--- TASK PROMPT ---
Word for word, copy the entire listing.

◆ ◆ ◆ ◆ ◆

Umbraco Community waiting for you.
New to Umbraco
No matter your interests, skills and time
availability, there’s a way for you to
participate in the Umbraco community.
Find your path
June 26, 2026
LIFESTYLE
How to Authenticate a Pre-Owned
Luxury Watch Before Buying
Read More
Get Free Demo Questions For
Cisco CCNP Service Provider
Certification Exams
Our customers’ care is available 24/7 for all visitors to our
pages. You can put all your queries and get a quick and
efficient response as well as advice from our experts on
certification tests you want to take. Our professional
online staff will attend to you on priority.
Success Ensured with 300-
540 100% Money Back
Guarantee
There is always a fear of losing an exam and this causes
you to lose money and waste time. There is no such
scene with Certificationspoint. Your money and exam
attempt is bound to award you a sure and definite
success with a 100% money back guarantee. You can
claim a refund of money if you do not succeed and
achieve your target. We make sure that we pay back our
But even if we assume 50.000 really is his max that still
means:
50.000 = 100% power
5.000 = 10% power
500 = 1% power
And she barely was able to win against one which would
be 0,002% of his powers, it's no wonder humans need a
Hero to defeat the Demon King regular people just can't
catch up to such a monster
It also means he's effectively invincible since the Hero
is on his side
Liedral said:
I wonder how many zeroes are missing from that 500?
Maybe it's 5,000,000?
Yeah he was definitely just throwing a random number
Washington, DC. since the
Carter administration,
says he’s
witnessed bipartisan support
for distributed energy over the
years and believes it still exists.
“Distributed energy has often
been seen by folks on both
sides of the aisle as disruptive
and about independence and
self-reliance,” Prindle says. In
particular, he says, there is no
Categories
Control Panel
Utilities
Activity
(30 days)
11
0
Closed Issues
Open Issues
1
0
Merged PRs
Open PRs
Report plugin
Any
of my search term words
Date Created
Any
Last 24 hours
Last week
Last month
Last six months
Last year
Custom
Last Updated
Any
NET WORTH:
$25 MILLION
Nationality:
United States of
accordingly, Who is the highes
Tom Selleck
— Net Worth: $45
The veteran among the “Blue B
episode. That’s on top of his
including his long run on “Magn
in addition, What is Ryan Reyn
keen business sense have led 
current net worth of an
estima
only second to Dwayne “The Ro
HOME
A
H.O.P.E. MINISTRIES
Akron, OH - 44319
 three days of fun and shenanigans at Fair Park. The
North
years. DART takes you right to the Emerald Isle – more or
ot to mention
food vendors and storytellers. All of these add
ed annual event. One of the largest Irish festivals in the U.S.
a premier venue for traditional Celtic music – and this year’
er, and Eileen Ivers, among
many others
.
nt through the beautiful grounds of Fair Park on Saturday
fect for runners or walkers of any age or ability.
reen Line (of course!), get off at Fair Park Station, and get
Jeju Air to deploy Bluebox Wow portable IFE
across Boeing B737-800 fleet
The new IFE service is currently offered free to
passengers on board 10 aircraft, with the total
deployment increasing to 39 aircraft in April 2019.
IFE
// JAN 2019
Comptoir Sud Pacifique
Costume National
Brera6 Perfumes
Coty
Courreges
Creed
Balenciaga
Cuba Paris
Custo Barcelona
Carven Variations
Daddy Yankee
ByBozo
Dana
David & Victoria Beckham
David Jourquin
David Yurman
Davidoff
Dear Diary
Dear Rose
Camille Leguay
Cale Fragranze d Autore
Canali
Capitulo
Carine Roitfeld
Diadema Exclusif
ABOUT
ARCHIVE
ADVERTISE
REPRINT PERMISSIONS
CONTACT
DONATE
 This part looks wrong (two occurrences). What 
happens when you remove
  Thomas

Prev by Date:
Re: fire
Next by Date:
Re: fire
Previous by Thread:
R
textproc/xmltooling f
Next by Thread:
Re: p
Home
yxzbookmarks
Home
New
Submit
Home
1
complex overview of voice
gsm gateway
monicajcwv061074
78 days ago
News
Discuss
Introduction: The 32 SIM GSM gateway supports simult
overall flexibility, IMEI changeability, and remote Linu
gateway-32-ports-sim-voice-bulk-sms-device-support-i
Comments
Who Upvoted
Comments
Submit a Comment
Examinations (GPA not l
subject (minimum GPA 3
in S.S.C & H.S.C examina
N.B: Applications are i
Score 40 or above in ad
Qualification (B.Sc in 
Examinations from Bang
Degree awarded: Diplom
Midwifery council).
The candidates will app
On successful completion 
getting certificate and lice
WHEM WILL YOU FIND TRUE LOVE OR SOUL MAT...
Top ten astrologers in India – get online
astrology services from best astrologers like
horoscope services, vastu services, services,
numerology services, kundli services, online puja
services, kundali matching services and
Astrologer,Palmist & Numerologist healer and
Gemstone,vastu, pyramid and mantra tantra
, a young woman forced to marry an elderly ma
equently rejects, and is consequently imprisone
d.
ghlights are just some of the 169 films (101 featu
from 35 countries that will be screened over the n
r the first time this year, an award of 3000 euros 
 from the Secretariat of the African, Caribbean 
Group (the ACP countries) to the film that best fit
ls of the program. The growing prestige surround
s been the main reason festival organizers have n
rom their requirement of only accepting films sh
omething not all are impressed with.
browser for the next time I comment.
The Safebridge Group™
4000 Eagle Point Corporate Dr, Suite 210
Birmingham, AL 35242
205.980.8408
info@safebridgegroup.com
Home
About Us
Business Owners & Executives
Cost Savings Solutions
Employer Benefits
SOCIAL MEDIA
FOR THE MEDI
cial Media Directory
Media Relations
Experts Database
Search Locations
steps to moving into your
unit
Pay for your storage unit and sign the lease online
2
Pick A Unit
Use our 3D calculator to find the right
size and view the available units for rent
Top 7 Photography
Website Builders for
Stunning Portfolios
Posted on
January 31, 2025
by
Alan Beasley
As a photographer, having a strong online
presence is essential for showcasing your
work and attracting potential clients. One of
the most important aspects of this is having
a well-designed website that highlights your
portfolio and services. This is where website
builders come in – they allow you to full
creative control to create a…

◆ ◆ ◆ ◆ ◆

--- OUTPUT OF THE EXERCISE ---
Umbraco Community waiting for you.
New to Umbraco
No matter your interests, skills and time
availability, there’s a way for you to
participate in the Umbraco community.
Find your path
June 26, 2026
LIFESTYLE
How to Authenticate a Pre-Owned
Luxury Watch Before Buying
Read More
Get Free Demo Questions For
Cisco CCNP Service Provider
Certification Exams
Our customers’ care is available 24/7 for all visitors to our
pages. You can put all your queries and get a quick and
efficient response as well as advice from our experts on
certification tests you want to take. Our professional
online staff will attend to you on priority.
Success Ensured with 300-
540 100% Money Back
Guarantee
There is always a fear of losing an exam and this causes
you to lose money and waste time. There is no such
scene with Certificationspoint. Your money and exam
attempt is bound to award you a sure and definite
success with a 100% money back guarantee. You can
claim a refund of money if you do not succeed and
achieve your target. We make sure that we pay back our
But even if we assume 50.000 really is his max that still
means:
50.000 = 100% power
5.000 = 10% power
500 = 1% power
And she barely was able to win against one which would
be 0,002% of his powers, it's no wonder humans need a
Hero to defeat the Demon King regular people just can't
catch up to such a monster
It also means he's effectively invincible since the Hero
is on his side
Liedral said:
I wonder how many zeroes are missing from that 500?
Maybe it's 5,000,000?
Yeah he was definitely just throwing a random number
Washington, DC. since the
Carter administration,
says he’s
witnessed bipartisan support
for distributed energy over the
years and believes it still exists.
“Distributed energy has often
been seen by folks on both
sides of the aisle as disruptive
and about independence and
self-reliance,” Prindle says. In
particular, he says, there is no
Categories
Control Panel
Utilities
Activity
(30 days)
11
0
Closed Issues
Open Issues
1
0
Merged PRs
Open PRs
Report plugin
Any
of my search term words
Date Created
Any
Last 24 hours
Last week
Last month
Last six months
Last year
Custom
Last Updated
Any
NET WORTH:
$25 MILLION
Nationality:
United States of
accordingly, Who is the highes
Tom Selleck
— Net Worth: $45
The veteran among the “Blue B
episode. That’s on top of his
including his long run on “Magn
in addition, What is Ryan Reyn
keen business sense have led 
current net worth of an
estima
only second to Dwayne “The Ro
HOME
A
H.O.P.E. MINISTRIES
Akron, OH - 44319
 three days of fun and shenanigans at Fair Park. The
North
years. DART takes you right to the Emerald Isle – more or
ot to mention
food vendors and storytellers. All of these add
ed annual event. One of the largest Irish festivals in the U.S.
a premier venue for traditional Celtic music – and this year’
er, and Eileen Ivers, among
many others
.
nt through the beautiful grounds of Fair Park on Saturday
fect for runners or walkers of any age or ability.
reen Line (of course!), get off at Fair Park Station, and get
Jeju Air to deploy Bluebox Wow portable IFE
across Boeing B737-800 fleet
The new IFE service is currently offered free to
passengers on board 10 aircraft, with the total
deployment increasing to 39 aircraft in April 2019.
IFE
// JAN 2019
Comptoir Sud Pacifique
Costume National
Brera6 Perfumes
Coty
Courreges
Creed
Balenciaga
Cuba Paris
Custo Barcelona
Carven Variations
Daddy Yankee
ByBozo
Dana
David & Victoria Beckham
David Jourquin
David Yurman
Davidoff
Dear Diary
Dear Rose
Camille Leguay
Cale Fragranze d Autore
Canali
Capitulo
Carine Roitfeld
Diadema Exclusif
ABOUT
ARCHIVE
ADVERTISE
REPRINT PERMISSIONS
CONTACT
DONATE
 This part looks wrong (two occurrences). What 
happens when you remove
  Thomas

Prev by Date:
Re: fire
Next by Date:
Re: fire
Previous by Thread:
R
textproc/xmltooling f
Next by Thread:
Re: p
Home
yxzbookmarks
Home
New
Submit
Home
1
complex overview of voice
gsm gateway
monicajcwv061074
78 days ago
News
Discuss
Introduction: The 32 SIM GSM gateway supports simult
overall flexibility, IMEI changeability, and remote Linu
gateway-32-ports-sim-voice-bulk-sms-device-support-i
Comments
Who Upvoted
Comments
Submit a Comment
Examinations (GPA not l
subject (minimum GPA 3
in S.S.C & H.S.C examina
N.B: Applications are i
Score 40 or above in ad
Qualification (B.Sc in 
Examinations from Bang
Degree awarded: Diplom
Midwifery council).
The candidates will app
On successful completion 
getting certificate and lice
WHEM WILL YOU FIND TRUE LOVE OR SOUL MAT...
Top ten astrologers in India – get online
astrology services from best astrologers like
horoscope services, vastu services, services,
numerology services, kundli services, online puja
services, kundali matching services and
Astrologer,Palmist & Numerologist healer and
Gemstone,vastu, pyramid and mantra tantra
, a young woman forced to marry an elderly ma
equently rejects, and is consequently imprisone
d.
ghlights are just some of the 169 films (101 featu
from 35 countries that will be screened over the n
r the first time this year, an award of 3000 euros 
 from the Secretariat of the African, Caribbean 
Group (the ACP countries) to the film that best fit
ls of the program. The growing prestige surround
s been the main reason festival organizers have n
rom their requirement of only accepting films sh
omething not all are impressed with.
browser for the next time I comment.
The Safebridge Group™
4000 Eagle Point Corporate Dr, Suite 210
Birmingham, AL 35242
205.980.8408
info@safebridgegroup.com
Home
About Us
Business Owners & Executives
Cost Savings Solutions
Employer Benefits
SOCIAL MEDIA
FOR THE MEDI
cial Media Directory
Media Relations
Experts Database
Search Locations
steps to moving into your
unit
Pay for your storage unit and sign the lease online
2
Pick A Unit
Use our 3D calculator to find the right
size and view the available units for rent
Top 7 Photography
Website Builders for
Stunning Portfolios
Posted on
January 31, 2025
by
Alan Beasley
As a photographer, having a strong online
presence is essential for showcasing your
work and attracting potential clients. One of
the most important aspects of this is having
a well-designed website that highlights your
portfolio and services. This is where website
builders come in – they allow you to full
creative control to create a…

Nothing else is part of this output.